As soon as the words had left his mouth, he might have cursed himself but Charles… Charles was fucking beaming at him, eyes going wide, lips stretched into a comical ‘o’ while his tiny bird brain processed Erik’s answer. And then he was grinning at him, easily competing with the sun outside that shone with evil joy down upon Erik’s misfortune. But even he, Erik Lehnsherr, a second generation German immigrant whose mother still struggled with her accent after all these years, mutant and proud and superior to normal useless human beings -- even he didn’t have a heart of stone. Some sick self-loathing part of him felt sorry for the boy in front of him who seemed to get picked on by the entire school. Charles had only two friends, as far as Erik could tell, Hank and Raven.
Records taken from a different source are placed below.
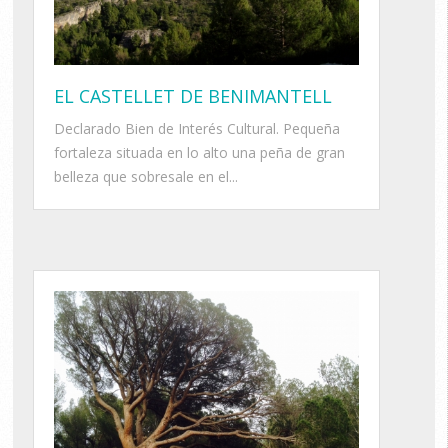
EL CASTELLET DE BENIMANTELL
Declarado Bien de Interés Cultural. Pequeña
fortaleza situada en lo alto una peña de gran
belleza que sobresale en el...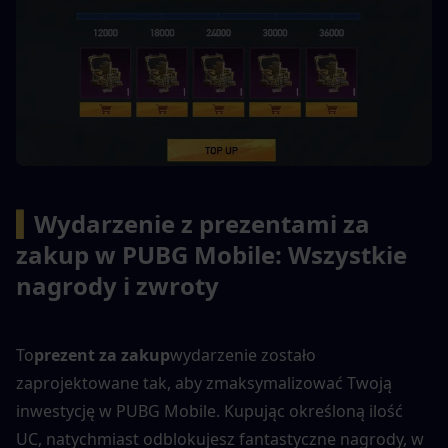
▍
Wydarzenie z prezentami za 
zakup w PUBG Mobile: Wszystkie 
nagrody i zwroty
To
prezent za zakup
wydarzenie zostało 
zaprojektowane tak, aby zmaksymalizować Twoją 
inwestycję w PUBG Mobile. Kupując określoną ilość 
UC, natychmiast odblokujesz fantastyczne nagrody, w 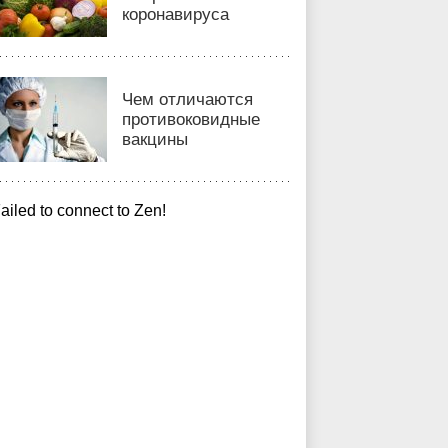
коронавируса
Чем отличаются
противоковидные
вакцины
ailed to connect to Zen!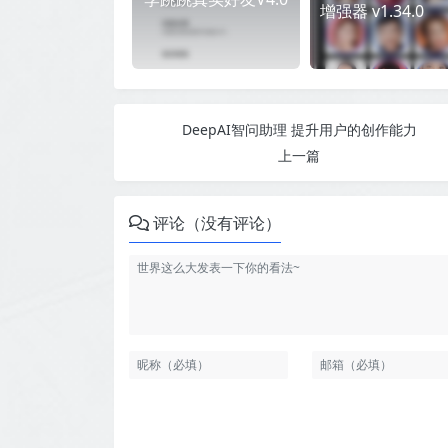
增强器 v1.34.0
DeepAI智问助理 提升用户的创作能力
上一篇
评论（没有评论）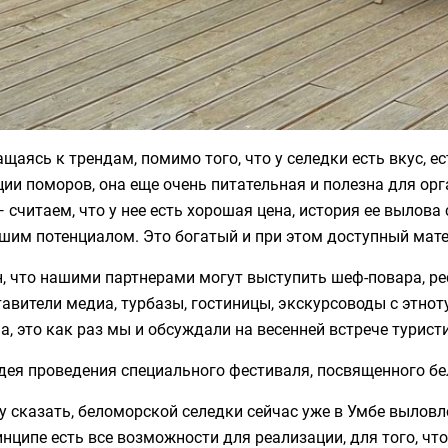
щаясь к трендам, помимо того, что у селедки есть вкус, 
ии поморов, она еще очень питательная и полезна для ор
 считаем, что у нее есть хорошая цена, история ее вылова 
шим потенциалом. Это богатый и при этом доступный мате
, что нашими партнерами могут выступить шеф-повара, ре
авители медиа, турбазы, гостиницы, экскурсоводы с этно
а, это как раз мы и обсуждали на весенней встрече турист
дея проведения специального фестиваля, посвященного бе
у сказать, беломорской селедки сейчас уже в Умбе выловл
инципе есть все возможности для реализации, для того, ч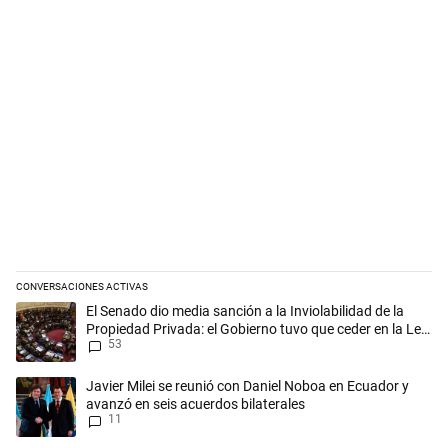
CONVERSACIONES ACTIVAS
Este listado muestra los artículos con más comentarios en los últimos 
Un artículo de tendencia con el título "El Senado dio media sanción a l
El Senado dio media sanción a la Inviolabilidad de la
Propiedad Privada: el Gobierno tuvo que ceder en la Ley
53
del Manejo del Fuego
Un artículo de tendencia con el título "Javier Milei se reunió con Dan
Javier Milei se reunió con Daniel Noboa en Ecuador y
avanzó en seis acuerdos bilaterales
11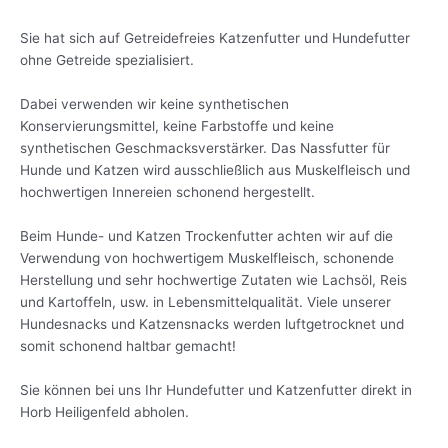
Sie hat sich auf Getreidefreies Katzenfutter und Hundefutter
ohne Getreide spezialisiert.
Dabei verwenden wir keine synthetischen
Konservierungsmittel, keine Farbstoffe und keine
synthetischen Geschmacksverstärker. Das Nassfutter für
Hunde und Katzen wird ausschließlich aus Muskelfleisch und
hochwertigen Innereien schonend hergestellt.
Beim Hunde- und Katzen Trockenfutter achten wir auf die
Verwendung von hochwertigem Muskelfleisch, schonende
Herstellung und sehr hochwertige Zutaten wie Lachsöl, Reis
und Kartoffeln, usw. in Lebensmittelqualität. Viele unserer
Hundesnacks und Katzensnacks werden luftgetrocknet und
somit schonend haltbar gemacht!
Sie können bei uns Ihr Hundefutter und Katzenfutter direkt in
Horb Heiligenfeld abholen.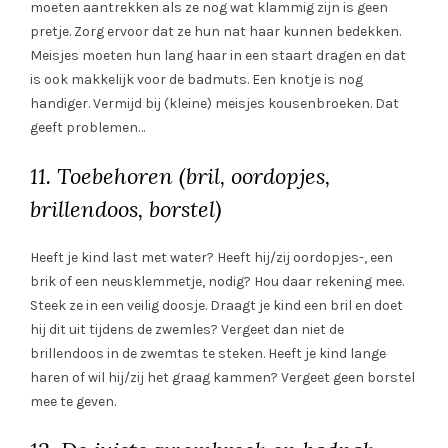
moeten aantrekken als ze nog wat klammig zijn is geen
pretje. Zorg ervoor dat ze hun nat haar kunnen bedekken.
Meisjes moeten hun lang haar in een staart dragen en dat
is ook makkelijk voor de badmuts. Een knotje is nog
handiger. Vermijd bij (kleine) meisjes kousenbroeken. Dat
geeft problemen…
11. Toebehoren (bril, oordopjes,
brillendoos, borstel)
Heeft je kind last met water? Heeft hij/zij oordopjes-, een
brik of een neusklemmetje, nodig? Hou daar rekening mee.
Steek ze in een veilig doosje. Draagt je kind een bril en doet
hij dit uit tijdens de zwemles? Vergeet dan niet de
brillendoos in de zwemtas te steken. Heeft je kind lange
haren of wil hij/zij het graag kammen? Vergeet geen borstel
mee te geven.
One’s own sister didn’t really count, however, so Charles really had just one friend who was sick most of the time.
Erik didn’t want to be Charles’s friend, not even if someone threatened to tie him up and shave his hair off, but he couldn’t really look away from this train wreck of a birthday party either.
You fucking did not do that, Erik. Please tell me it was just some warped messed up worst-case scenario that I had seen in your brain or whatever you want to call that slab of meat instead of what actually happened, Emma’s voice berated him angrily in his mind as he walked down the corridor.
He heaved a sigh.
I heard that, too, you know, Emma clicked her tongue mentally at him.
Piss off, Em.
What in all that is holy possessed you to say ‘yes’ to that little nerd? Are you mental? Did someone blackmail you into this? I know a guy who could help you with that, and take care of Charles as well while he’s at it…
Will you shut up? he groaned out loud. Other people around Erik were shooting worried glances at him. We’ll talk when school is over, okay?
Fine, she huffed out, voice testy. I’m curious about what poor explanation you’ll come up with.
I don’t even know why I have to justify this to you.
Because you hate him as much as I do, sugar.